WCC Bahas Pentingnya Kebebasan Beragama dalam Diplomasi
JENEWA, SATUHARAPAN.COM – Cerdas beragama dan cerdas menyikapi kebebasan beragama dalam diplomasi internasional semakin diperlukan dewasa ini.
Hal tersebut tercermin dalam diskusi panel “Religion and Religious Freedom in International Diplomacy” atau “Agama dan Kebebasan Beragama di Diplomasi Internasional” pada hari Jumat (23/9), di Jenewa.
Menurut situs resmi World Council of Churches (WCC) atau Dewan Gereja Dunia, oikoumene.org, sesi tersebut merupakan bagian pertemuan ke-33 United Nations Human Rights Council atau Dewan Hak Asasi Manusia (HAM) Perserikatan Bangsa-bangsa (PBB).
Dalam pertemuan tersebut turut hadir sejumlah pelapor khusus PBB tentang kebebasan beragama atau kepercayaan, delegasi Uni Eropa untuk PBB di Jenewa, dan Dewan Gereja dunia.

▶ _Data yang Ditampilkan_
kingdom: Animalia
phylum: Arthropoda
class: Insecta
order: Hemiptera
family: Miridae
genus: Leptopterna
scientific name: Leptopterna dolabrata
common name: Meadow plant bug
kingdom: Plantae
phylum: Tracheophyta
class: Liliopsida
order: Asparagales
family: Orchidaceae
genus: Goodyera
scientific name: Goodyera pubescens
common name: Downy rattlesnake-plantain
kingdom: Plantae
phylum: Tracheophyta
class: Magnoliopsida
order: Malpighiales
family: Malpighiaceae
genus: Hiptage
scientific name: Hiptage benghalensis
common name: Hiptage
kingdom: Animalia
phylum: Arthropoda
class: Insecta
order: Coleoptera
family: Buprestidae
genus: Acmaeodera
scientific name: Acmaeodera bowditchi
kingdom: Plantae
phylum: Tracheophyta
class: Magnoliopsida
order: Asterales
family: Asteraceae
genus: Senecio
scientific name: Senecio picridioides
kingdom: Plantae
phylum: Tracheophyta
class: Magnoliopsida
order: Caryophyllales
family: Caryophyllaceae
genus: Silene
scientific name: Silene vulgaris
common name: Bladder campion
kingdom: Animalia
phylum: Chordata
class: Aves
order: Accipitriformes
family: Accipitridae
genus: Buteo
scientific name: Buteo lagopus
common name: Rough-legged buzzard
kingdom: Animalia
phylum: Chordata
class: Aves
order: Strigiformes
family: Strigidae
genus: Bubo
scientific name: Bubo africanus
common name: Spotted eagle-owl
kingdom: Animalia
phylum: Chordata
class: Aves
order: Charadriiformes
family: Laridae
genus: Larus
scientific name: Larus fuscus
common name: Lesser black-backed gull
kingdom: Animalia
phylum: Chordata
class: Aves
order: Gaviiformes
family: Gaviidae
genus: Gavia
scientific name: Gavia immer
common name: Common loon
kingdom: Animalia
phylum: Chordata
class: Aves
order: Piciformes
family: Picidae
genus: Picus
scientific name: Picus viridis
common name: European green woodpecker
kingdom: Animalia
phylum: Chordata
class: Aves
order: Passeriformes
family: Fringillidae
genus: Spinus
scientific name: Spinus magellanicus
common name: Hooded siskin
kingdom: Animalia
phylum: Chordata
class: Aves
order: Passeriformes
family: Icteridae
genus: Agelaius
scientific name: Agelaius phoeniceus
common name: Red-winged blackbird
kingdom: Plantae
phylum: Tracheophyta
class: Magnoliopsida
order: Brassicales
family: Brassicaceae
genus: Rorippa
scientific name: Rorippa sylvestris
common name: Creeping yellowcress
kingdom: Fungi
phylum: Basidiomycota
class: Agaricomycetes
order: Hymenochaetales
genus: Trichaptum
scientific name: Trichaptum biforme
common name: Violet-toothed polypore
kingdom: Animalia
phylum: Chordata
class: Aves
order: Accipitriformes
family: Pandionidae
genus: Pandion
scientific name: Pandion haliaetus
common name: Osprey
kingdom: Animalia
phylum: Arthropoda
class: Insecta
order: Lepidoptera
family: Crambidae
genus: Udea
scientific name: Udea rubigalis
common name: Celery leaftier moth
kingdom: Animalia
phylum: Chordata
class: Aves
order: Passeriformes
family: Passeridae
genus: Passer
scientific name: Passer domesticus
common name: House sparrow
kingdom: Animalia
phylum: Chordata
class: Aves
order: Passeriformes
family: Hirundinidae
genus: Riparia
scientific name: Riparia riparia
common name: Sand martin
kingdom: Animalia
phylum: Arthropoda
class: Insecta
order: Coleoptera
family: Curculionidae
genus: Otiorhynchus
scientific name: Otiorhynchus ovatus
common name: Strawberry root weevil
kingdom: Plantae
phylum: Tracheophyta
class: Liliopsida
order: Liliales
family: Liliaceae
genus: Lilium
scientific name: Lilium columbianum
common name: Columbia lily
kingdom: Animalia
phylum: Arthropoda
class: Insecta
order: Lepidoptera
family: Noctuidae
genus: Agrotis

▶ _Selesaikan Tugas Berikut_
**1)** Tentukan apakah setiap pernyataan berikut sesuai dengan berita tentang diskusi panel WCC, lalu jawab ya atau tidak disertai kutipan persis dari berita itu yang menjadi penentunya: (a) Diskusi panel itu berlangsung pada hari Jumat di Jenewa. (b) Sesi tersebut merupakan bagian dari pertemuan ke-32 Dewan HAM PBB. (c) Delegasi Uni Eropa tidak hadir dalam pertemuan tersebut.
**2)** Perpanjang berita tentang diskusi panel WCC dengan menulis lanjutan yang dimulai setelah kalimat terakhirnya.
Data tersebut tidak berhubungan dengan berita tentang diskusi panel WCC.

▶ _Jawaban Tugas_
**1)**
(a) Ya: "pada hari Jumat (23/9), di Jenewa"
(b) Tidak: "sesi tersebut merupakan bagian pertemuan ke-33 United Nations Human Rights Council"
(c) Tidak: "turut hadir sejumlah pelapor khusus PBB tentang kebebasan beragama atau kepercayaan, delegasi Uni Eropa untuk PBB di Jenewa, dan Dewan Gereja dunia"

**2)**
Pertemuan ini dimoderatori oleh guru besar Hak Asasi Manusia dari University of Essex School of Law and Human Rights Centre, Ahmed Shaheed.
Menurut kepala delegasi Uni Eropa (UE) untuk PBB, Peter Sorensen, Uni Eropa membela dan mempromosikan prinsip kebebasan beragama atau berkeyakinan adalah hak dasar setiap orang di manapun berada.
Sementara menurut anggota dari “House of Lords” atau majelis tinggi parlemen Inggris Raya, Baroness Elizabeth Berridge, menggambarkan pertemuan tersebut merupakan karya Panel Internasional Parlemen untuk Kebebasan Beragama atau Berkeyakinan, jaringan informal anggota parlemen dan anggota legislatif dari seluruh dunia berkomitmen untuk memajukan kebebasan beragama atau berkeyakinan dan memerangi penganiayaan agama.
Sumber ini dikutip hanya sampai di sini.